Another indirect way to activate Ras after GPCR stimulation is via the Gqα-PLCβ pathway and activation of Pyk2 (31), which is independent of Gβγ (10, 24). Pyk2 is activated by increased intracellular Ca2+ and then phosphorylates SHC. The resulting SHC-Grb2-Sos1 complex stimulates Ras activation (31). Thus, all of these mechanisms for GPCR-induced Ras/ERK activation are indirect, through the released Gβγ or Gqα and cross talk to tyrosine kinases such as c-Src.

The activation of ERK by cyclic AMP (cAMP) has been reported in a limited number of cell types, including PC12 (20, 52) and B16 melanoma cells (4, 18). In PC12 cell, increased intracellular cAMP activates protein kinase A (PKA), which subsequently phosphorylates Rap-1, which in turn activates B-Raf, leading to Erk activation (52). As in PC12 cells, cAMP also induces ERK activation in B16 melanocytes. However, this activation is dependent on Ras and independent of PKA, Epac/Rap-1, or Sos (4). This cAMP-dependent but PKA-independent Ras activation has been also reported in neuronal cells and cardiac cells (1, 41), but the mechanisms involved are unknown. Thus, these studies suggest the existence of a novel cAMP-dependent Ras activation pathway in these cells.

Stored items:

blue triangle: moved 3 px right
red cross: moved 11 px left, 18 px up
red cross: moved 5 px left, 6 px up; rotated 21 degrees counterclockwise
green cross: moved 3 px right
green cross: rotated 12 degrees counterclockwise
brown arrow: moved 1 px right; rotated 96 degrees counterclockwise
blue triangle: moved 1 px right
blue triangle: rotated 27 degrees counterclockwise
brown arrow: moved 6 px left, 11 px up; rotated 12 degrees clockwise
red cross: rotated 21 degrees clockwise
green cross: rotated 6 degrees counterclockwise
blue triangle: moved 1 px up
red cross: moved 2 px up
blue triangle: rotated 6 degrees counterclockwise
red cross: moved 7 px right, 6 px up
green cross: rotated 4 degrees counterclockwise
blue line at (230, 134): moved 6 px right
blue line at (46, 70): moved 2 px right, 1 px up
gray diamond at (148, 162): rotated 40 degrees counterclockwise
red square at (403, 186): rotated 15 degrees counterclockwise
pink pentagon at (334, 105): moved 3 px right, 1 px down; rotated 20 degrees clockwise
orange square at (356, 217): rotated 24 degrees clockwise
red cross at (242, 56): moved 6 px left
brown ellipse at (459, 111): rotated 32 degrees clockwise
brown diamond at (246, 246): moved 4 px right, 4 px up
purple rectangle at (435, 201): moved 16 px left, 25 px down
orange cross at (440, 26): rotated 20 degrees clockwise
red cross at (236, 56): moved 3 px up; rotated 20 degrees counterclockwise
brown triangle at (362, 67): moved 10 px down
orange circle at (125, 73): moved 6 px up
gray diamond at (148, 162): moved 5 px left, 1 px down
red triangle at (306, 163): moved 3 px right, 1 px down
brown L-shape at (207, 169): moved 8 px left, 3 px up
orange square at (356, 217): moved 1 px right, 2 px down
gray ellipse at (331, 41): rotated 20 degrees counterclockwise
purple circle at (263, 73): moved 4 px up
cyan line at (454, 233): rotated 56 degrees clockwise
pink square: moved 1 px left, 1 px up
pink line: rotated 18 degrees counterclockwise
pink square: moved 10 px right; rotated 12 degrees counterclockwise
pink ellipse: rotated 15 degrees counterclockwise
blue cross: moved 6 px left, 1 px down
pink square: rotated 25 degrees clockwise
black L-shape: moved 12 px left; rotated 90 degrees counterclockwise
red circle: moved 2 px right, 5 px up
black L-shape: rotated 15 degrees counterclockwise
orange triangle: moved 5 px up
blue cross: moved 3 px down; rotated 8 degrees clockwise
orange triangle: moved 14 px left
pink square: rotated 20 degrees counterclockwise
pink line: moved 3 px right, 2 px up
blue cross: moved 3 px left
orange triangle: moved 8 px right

> [TASK TO COMPLETE]
In the text on Ras and ERK activation, which protein does protein kinase A phosphorylate in PC12 cells when intracellular cAMP rises? The records were taken from a separate source and are unrelated to the text.

> [RESPONSE BELOW]
Rap-1